= INSTRUCTIONS FOR THE TASK =
Retype the text of every record below word for word, leaving out the pictures.

= ENTRIES PROVIDED =
++++++++++

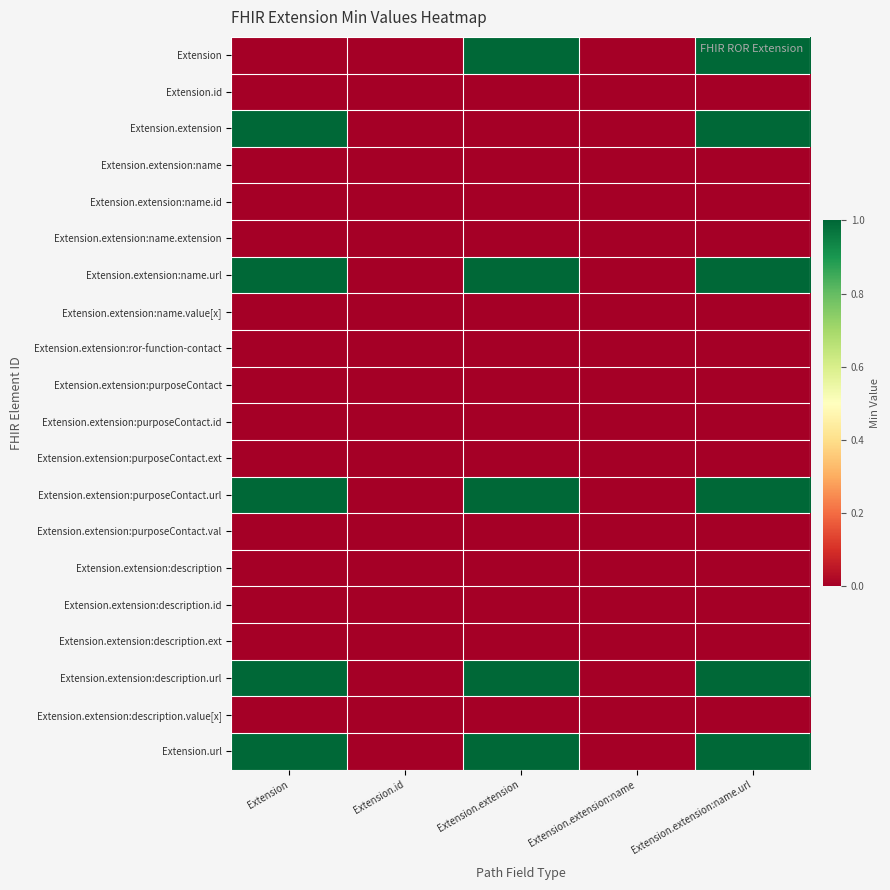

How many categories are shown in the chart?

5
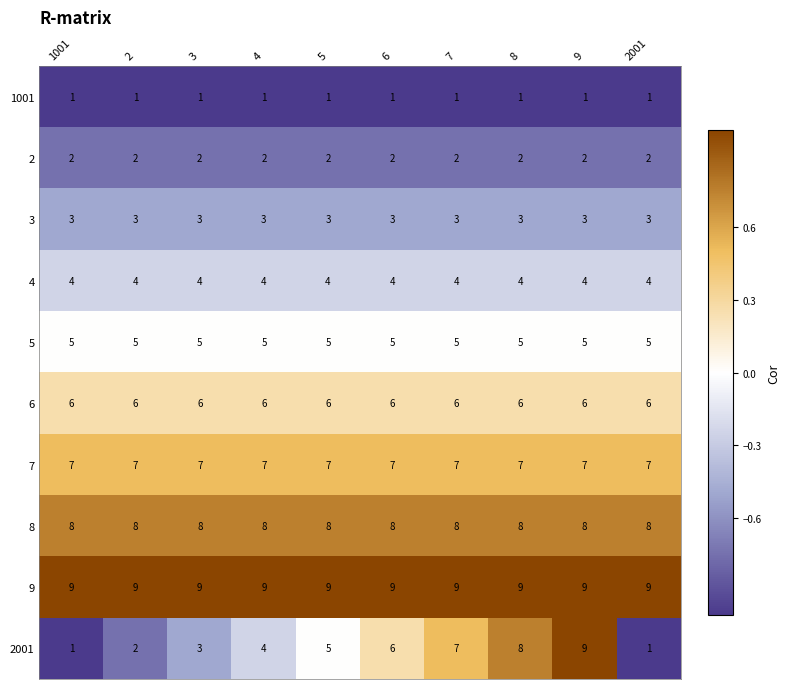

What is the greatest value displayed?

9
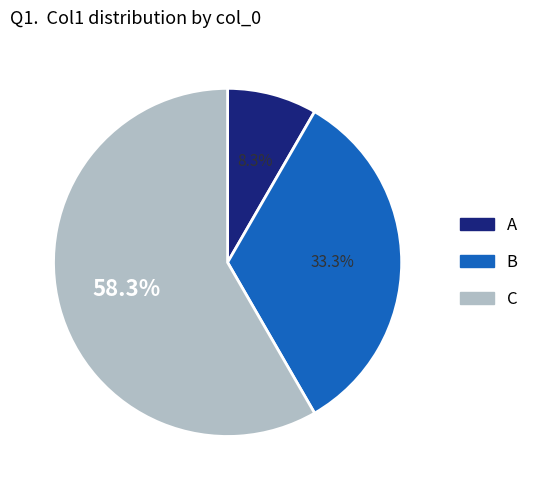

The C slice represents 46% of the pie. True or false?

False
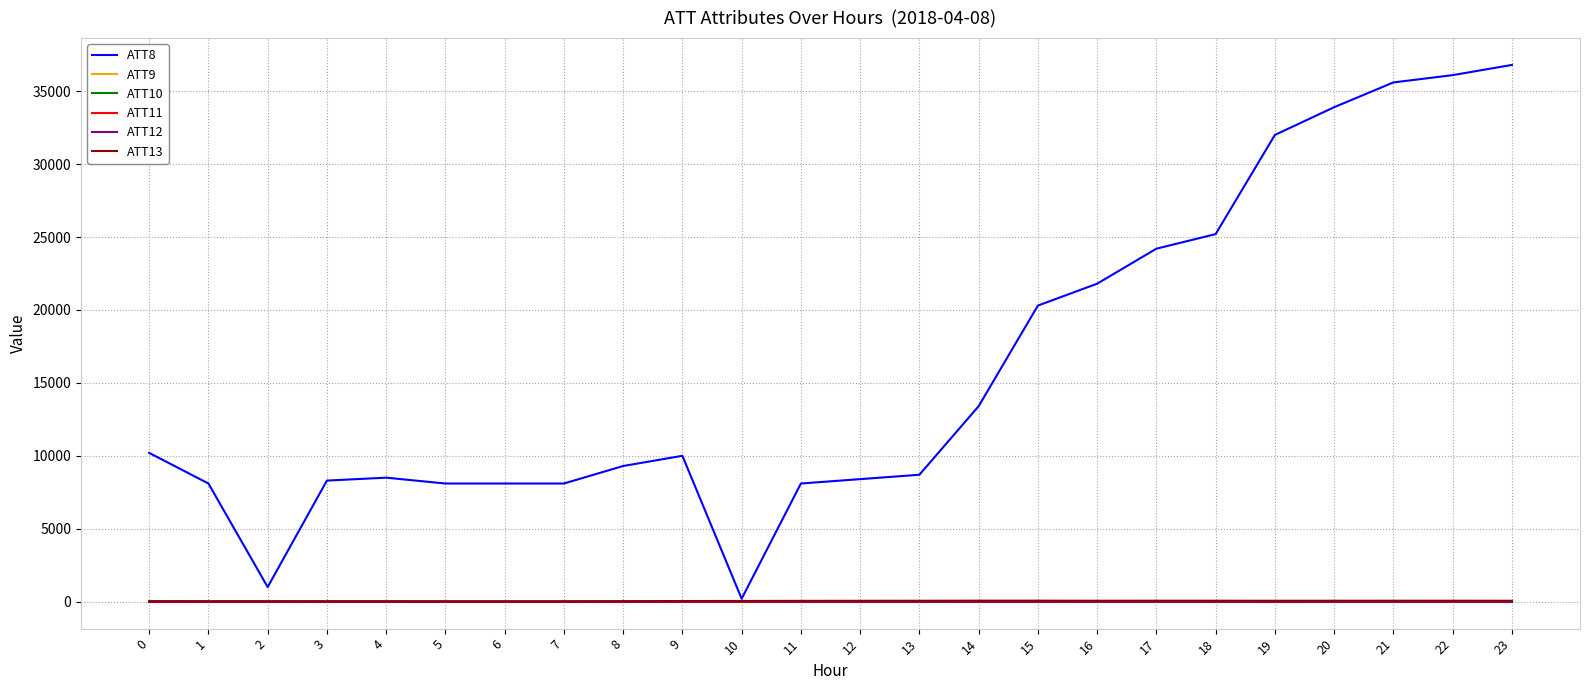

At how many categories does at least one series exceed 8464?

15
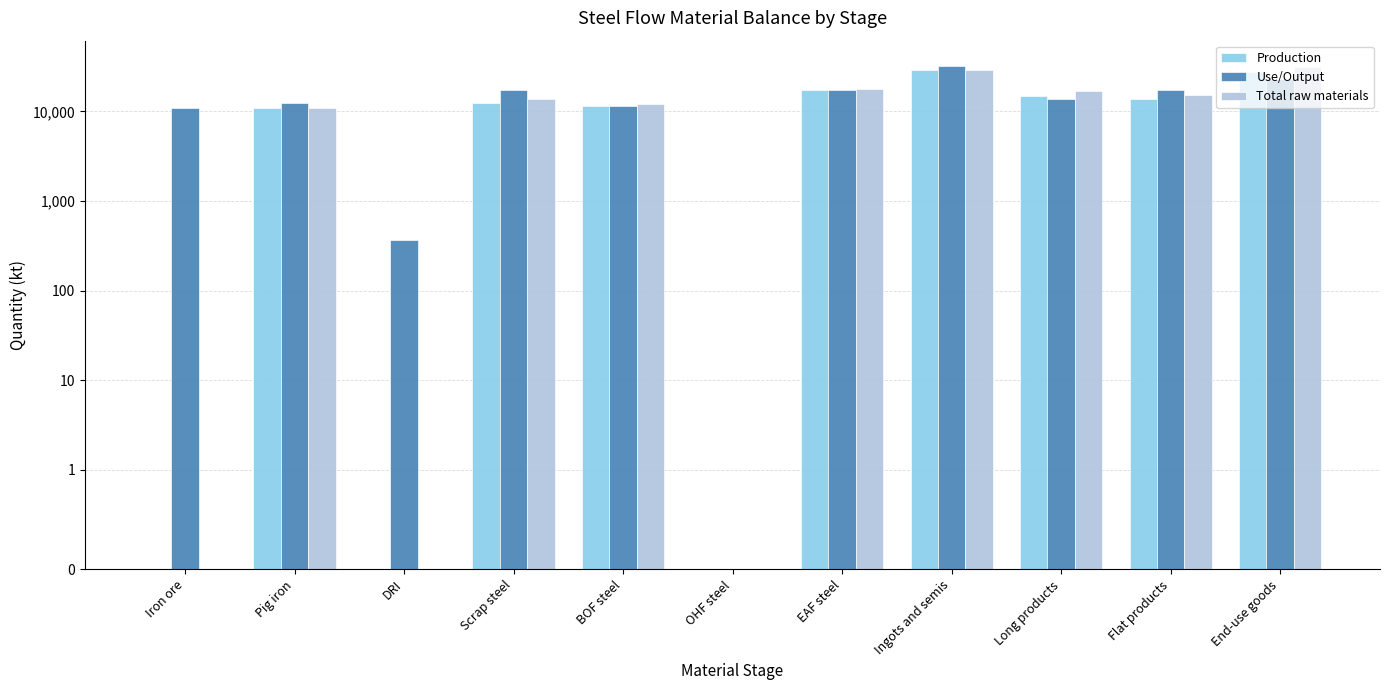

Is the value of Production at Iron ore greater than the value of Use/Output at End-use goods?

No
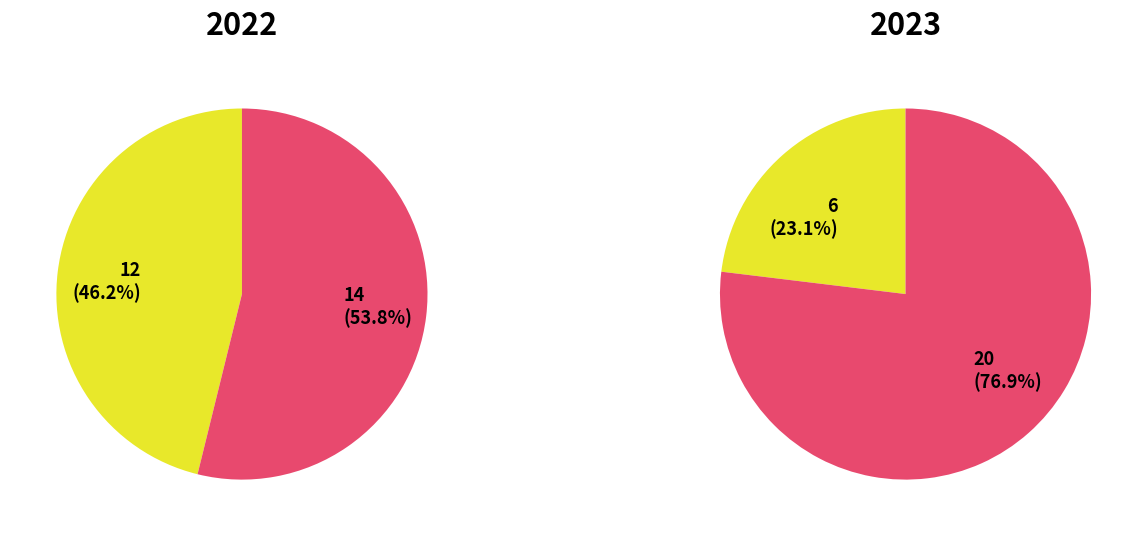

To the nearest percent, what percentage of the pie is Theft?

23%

++++++++++

= ANSWER AREA =
How many categories are shown in the chart?

5

What is the greatest value displayed?

9

The C slice represents 46% of the pie. True or false?

False

At how many categories does at least one series exceed 8464?

15

Is the value of Production at Iron ore greater than the value of Use/Output at End-use goods?

No

To the nearest percent, what percentage of the pie is Theft?

23%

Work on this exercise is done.